Clarence Fanto: Become a planning board member? That'd be a tough decision
Turns out, being a town planning board member might be even tougher.
People's Exhibit A: The Lenox Planning Board, after two dozen public meetings since last June and several hundred hours of discussion, research and deep-dive subcommittee sessions, abandoned its proposed zoning revamp to regulate the rapidly growing online short-term vacation rental business that benefits homeowners, investors and entrepreneurs but hurts innkeepers.
People's Exhibit B: The Lee Planning Board, in a 2-2 split this past week, could not decide whether to endorse a zoning bylaw allowing retail pot shops in portions of the downtown corridor on Main Street, extending toward East Lee on Route 20, and a section of Route 102 through South Lee, up to the Stockbridge town line.
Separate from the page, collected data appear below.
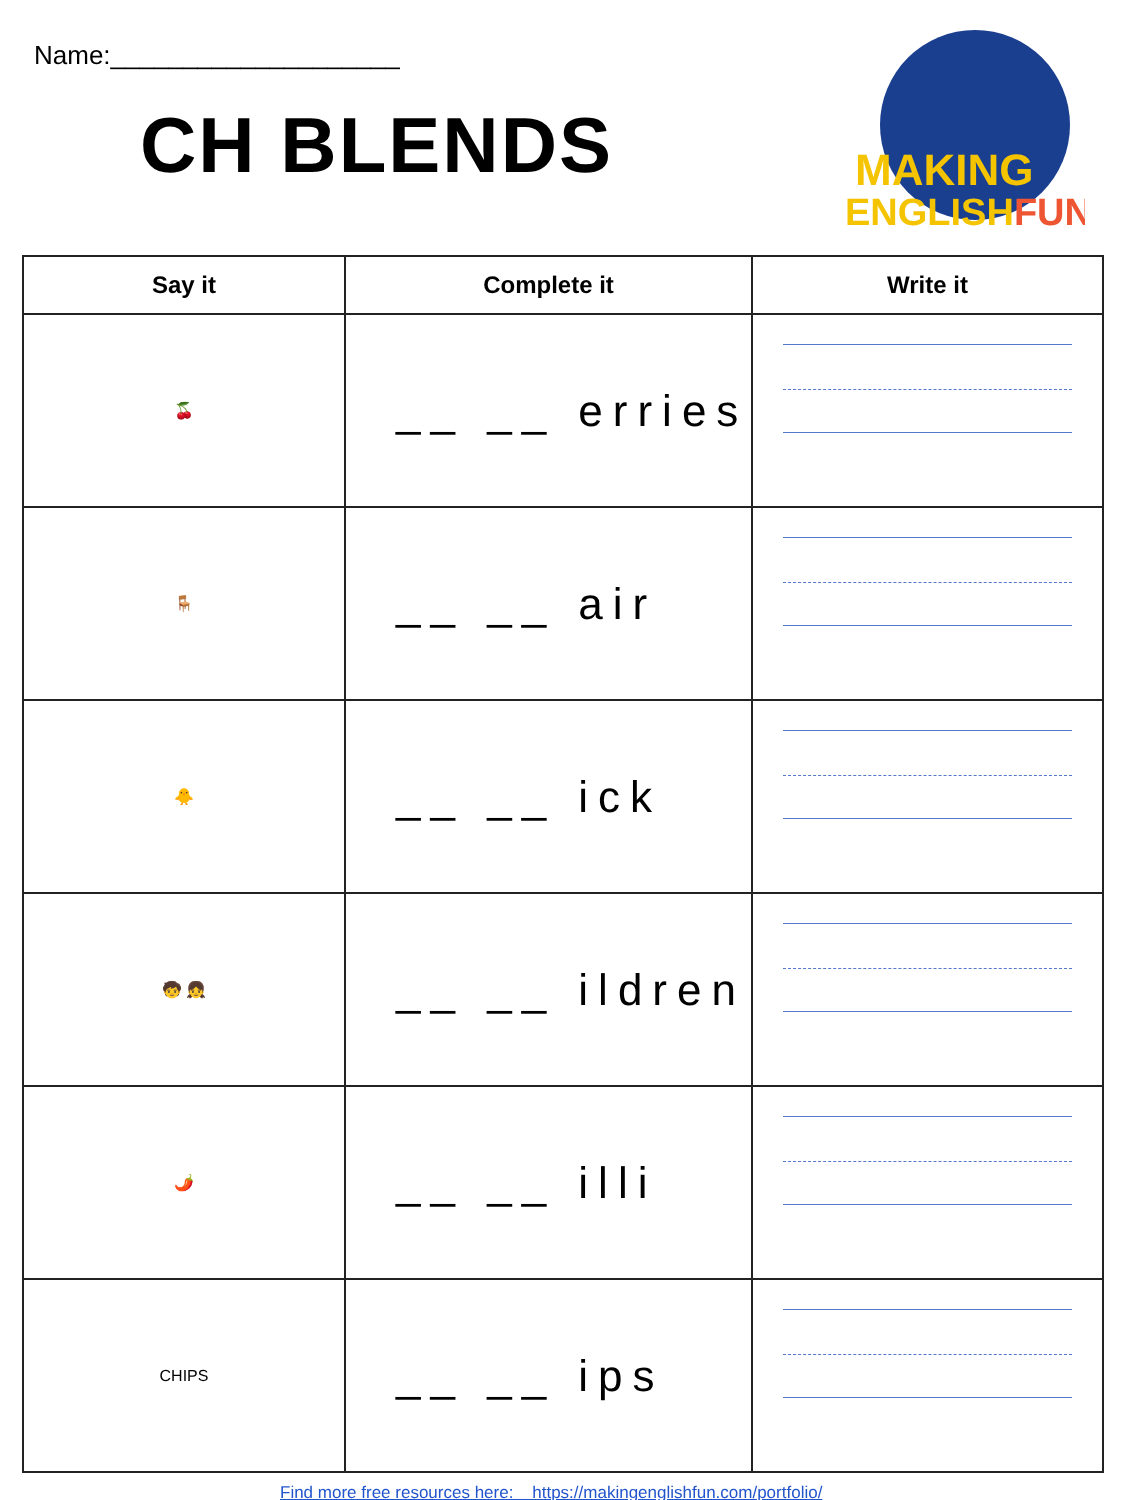Name:____________________
CH BLENDS
MAKING
ENGLISHFUN
| Say it | Complete it | Write it |
| --- | --- | --- |
| 🍒 | __ __ erries | |
| 🪑 | __ __ air | |
| 🐥 | __ __ ick | |
| 🧒 👧 | __ __ ildren | |
| 🌶️ | __ __ illi | |
| CHIPS | __ __ ips | |
Find more free resources here: https://makingenglishfun.com/portfolio/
The five-member board is down by one because of a vacancy.
People's Exhibit C: In Great Barrington, also on the retail marijuana issue, a turf war between the Planning Board and Select Board continues over which group should have special permit granting authority, as well as Select Board Chairman Sean Stanton's wish for special permits to be required for any growing facility, no matter the size or location.
Other communities, notably Stockbridge and Williamstown, have seen their planning boards tied up in knots on how to resolve zoning issues involving development, especially resorts, resulting in often-fierce disputes among members.
For example, in April 2016, three out of seven residents serving on the Stockbridge Planning Board quit in a huff, and a fourth had to step down because he won a seat as a selectman. The upheaval followed deep division as the three former members had wanted to confine votes and discussions to the town's specific zoning bylaws, while others favored more extensive, wider-ranging examination and debate on the town's planning and development issues.
Here's the problem, as I see it. Although there are some differences from town to town on the role of planning boards, in general, they are advisory, offering recommendations for, against, or no opinion on development proposals, master plans, visioning statements and, most significantly, zoning disputes and site-plan reviews for new projects.
In general, a ZBA (zoning board of appeal), select board or town meeting have the final say, depending on the scope and impact of a proposal, with planners' recommendations taken into account but not always accepted.
It should be emphasized that most planning board members are dedicated volunteers willing, perhaps eager, to put in many hours to research proposals and study the state's and the county's two most controversial issues — retail marijuana stores, which are expected to be allowed to open July 1, and Airbnb short-term vacation rentals.
How many weed stores in a given locale, and where they should go, is the thorny challenge that bedevils many towns, even though majorities ranging from 52 to 67 percent, depending on the community, have approved legalized marijuana. NIMBY, we're looking at you.
Pittsfield promises to be the retail center of the Berkshires for the new industry, now that the City Council has voted to allow as many as 35 shops, as long as they're at least 500 feet from any spot where children gather.
Some towns have adopted moratoriums on weed emporiums. If those towns fail to approve a recreational marijuana zoning bylaw by the time those temporary bans expire, those facilities can go anywhere in town where retail activity is allowed by existing zoning regulations.
Furthermore, there is no state cap on the number of recreational marijuana shops allowed in a community unless a city or town passes one. But any limit can't be less than 20 percent of a town's retail liquor-sales licenses. So, if a town has 10 package stores, it can choose to impose a maximum of two pot retailers.
No wonder planning boards gain a reputation, deserved or not, of dithering and of frustrating procrastination.
But, as Lenox Planning Board member Kameron Spaulding pointed out as he bemoaned that board's sudden pullback last Tuesday from a prepared short-term rental zoning policy: Making no decision is actually a decision to punt, to kick the can down the road (supply your favorite overused catchphrase).
When I retire after 50 years in the news profession, would I consider running for a Planning Board term, typically five years? Only if the board adopted a cap on time spent making a decision, no matter how controversial or complex an issue might be. My generous bottom line: 10 meetings, 30 hours, or three months, whichever comes first.